### Prompt
Repeat each record below exactly as given.
### Provided entries
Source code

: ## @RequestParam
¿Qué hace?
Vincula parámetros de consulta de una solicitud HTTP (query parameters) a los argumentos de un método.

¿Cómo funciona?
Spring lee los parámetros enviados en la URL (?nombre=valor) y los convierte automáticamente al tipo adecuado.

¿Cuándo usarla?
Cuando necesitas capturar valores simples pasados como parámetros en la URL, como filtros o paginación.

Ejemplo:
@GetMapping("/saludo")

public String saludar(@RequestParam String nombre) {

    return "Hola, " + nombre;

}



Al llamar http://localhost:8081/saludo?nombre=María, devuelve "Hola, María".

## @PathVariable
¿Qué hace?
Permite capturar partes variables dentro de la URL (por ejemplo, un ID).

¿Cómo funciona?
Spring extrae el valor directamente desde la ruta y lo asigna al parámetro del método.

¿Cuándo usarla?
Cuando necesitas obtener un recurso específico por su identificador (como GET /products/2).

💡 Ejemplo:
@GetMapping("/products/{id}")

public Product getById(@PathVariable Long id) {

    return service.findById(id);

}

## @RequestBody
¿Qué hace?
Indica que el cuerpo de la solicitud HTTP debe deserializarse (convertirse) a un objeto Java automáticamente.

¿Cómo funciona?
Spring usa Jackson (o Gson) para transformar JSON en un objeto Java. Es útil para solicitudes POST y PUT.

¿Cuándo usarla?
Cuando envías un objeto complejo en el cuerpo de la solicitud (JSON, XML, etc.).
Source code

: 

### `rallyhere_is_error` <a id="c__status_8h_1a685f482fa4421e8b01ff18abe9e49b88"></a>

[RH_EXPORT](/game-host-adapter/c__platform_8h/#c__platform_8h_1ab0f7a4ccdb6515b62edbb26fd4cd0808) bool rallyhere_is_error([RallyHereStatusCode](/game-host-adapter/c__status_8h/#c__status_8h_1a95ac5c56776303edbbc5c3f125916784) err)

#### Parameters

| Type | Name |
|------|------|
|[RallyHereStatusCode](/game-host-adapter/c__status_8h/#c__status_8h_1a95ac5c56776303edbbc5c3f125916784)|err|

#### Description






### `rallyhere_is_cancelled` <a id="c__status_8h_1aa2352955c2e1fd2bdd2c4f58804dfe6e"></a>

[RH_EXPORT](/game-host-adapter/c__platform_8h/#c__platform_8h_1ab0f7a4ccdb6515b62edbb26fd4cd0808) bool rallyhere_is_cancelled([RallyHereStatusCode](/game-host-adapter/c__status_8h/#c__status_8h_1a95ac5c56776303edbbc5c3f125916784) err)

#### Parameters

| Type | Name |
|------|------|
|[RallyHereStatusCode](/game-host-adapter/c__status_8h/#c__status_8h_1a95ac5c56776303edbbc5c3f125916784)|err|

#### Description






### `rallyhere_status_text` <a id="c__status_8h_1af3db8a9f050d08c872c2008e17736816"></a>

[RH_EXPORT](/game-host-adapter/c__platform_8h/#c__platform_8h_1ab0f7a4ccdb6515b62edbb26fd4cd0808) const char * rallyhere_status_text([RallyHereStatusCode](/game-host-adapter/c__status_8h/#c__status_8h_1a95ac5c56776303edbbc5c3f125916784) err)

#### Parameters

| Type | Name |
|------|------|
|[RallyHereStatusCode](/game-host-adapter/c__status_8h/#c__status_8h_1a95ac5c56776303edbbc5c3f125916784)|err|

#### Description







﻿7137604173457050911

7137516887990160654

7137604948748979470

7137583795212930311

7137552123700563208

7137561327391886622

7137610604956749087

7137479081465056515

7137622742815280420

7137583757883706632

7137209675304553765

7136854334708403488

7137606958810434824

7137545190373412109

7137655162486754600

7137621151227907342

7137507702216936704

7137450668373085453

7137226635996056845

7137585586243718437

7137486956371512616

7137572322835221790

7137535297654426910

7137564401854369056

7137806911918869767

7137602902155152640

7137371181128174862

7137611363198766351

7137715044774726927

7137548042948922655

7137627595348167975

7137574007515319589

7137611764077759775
######
### Your response
Source code

: ## @RequestParam
¿Qué hace?
Vincula parámetros de consulta de una solicitud HTTP (query parameters) a los argumentos de un método.

¿Cómo funciona?
Spring lee los parámetros enviados en la URL (?nombre=valor) y los convierte automáticamente al tipo adecuado.

¿Cuándo usarla?
Cuando necesitas capturar valores simples pasados como parámetros en la URL, como filtros o paginación.

Ejemplo:
@GetMapping("/saludo")

public String saludar(@RequestParam String nombre) {

    return "Hola, " + nombre;

}



Al llamar http://localhost:8081/saludo?nombre=María, devuelve "Hola, María".

## @PathVariable
¿Qué hace?
Permite capturar partes variables dentro de la URL (por ejemplo, un ID).

¿Cómo funciona?
Spring extrae el valor directamente desde la ruta y lo asigna al parámetro del método.

¿Cuándo usarla?
Cuando necesitas obtener un recurso específico por su identificador (como GET /products/2).

💡 Ejemplo:
@GetMapping("/products/{id}")

public Product getById(@PathVariable Long id) {

    return service.findById(id);

}

## @RequestBody
¿Qué hace?
Indica que el cuerpo de la solicitud HTTP debe deserializarse (convertirse) a un objeto Java automáticamente.

¿Cómo funciona?
Spring usa Jackson (o Gson) para transformar JSON en un objeto Java. Es útil para solicitudes POST y PUT.

¿Cuándo usarla?
Cuando envías un objeto complejo en el cuerpo de la solicitud (JSON, XML, etc.).
Source code

: 

### `rallyhere_is_error` <a id="c__status_8h_1a685f482fa4421e8b01ff18abe9e49b88"></a>

[RH_EXPORT](/game-host-adapter/c__platform_8h/#c__platform_8h_1ab0f7a4ccdb6515b62edbb26fd4cd0808) bool rallyhere_is_error([RallyHereStatusCode](/game-host-adapter/c__status_8h/#c__status_8h_1a95ac5c56776303edbbc5c3f125916784) err)

#### Parameters

| Type | Name |
|------|------|
|[RallyHereStatusCode](/game-host-adapter/c__status_8h/#c__status_8h_1a95ac5c56776303edbbc5c3f125916784)|err|

#### Description






### `rallyhere_is_cancelled` <a id="c__status_8h_1aa2352955c2e1fd2bdd2c4f58804dfe6e"></a>

[RH_EXPORT](/game-host-adapter/c__platform_8h/#c__platform_8h_1ab0f7a4ccdb6515b62edbb26fd4cd0808) bool rallyhere_is_cancelled([RallyHereStatusCode](/game-host-adapter/c__status_8h/#c__status_8h_1a95ac5c56776303edbbc5c3f125916784) err)

#### Parameters

| Type | Name |
|------|------|
|[RallyHereStatusCode](/game-host-adapter/c__status_8h/#c__status_8h_1a95ac5c56776303edbbc5c3f125916784)|err|

#### Description






### `rallyhere_status_text` <a id="c__status_8h_1af3db8a9f050d08c872c2008e17736816"></a>

[RH_EXPORT](/game-host-adapter/c__platform_8h/#c__platform_8h_1ab0f7a4ccdb6515b62edbb26fd4cd0808) const char * rallyhere_status_text([RallyHereStatusCode](/game-host-adapter/c__status_8h/#c__status_8h_1a95ac5c56776303edbbc5c3f125916784) err)

#### Parameters

| Type | Name |
|------|------|
|[RallyHereStatusCode](/game-host-adapter/c__status_8h/#c__status_8h_1a95ac5c56776303edbbc5c3f125916784)|err|

#### Description







﻿7137604173457050911

7137516887990160654

7137604948748979470

7137583795212930311

7137552123700563208

7137561327391886622

7137610604956749087

7137479081465056515

7137622742815280420

7137583757883706632

7137209675304553765

7136854334708403488

7137606958810434824

7137545190373412109

7137655162486754600

7137621151227907342

7137507702216936704

7137450668373085453

7137226635996056845

7137585586243718437

7137486956371512616

7137572322835221790

7137535297654426910

7137564401854369056

7137806911918869767

7137602902155152640

7137371181128174862

7137611363198766351

7137715044774726927

7137548042948922655

7137627595348167975

7137574007515319589

7137611764077759775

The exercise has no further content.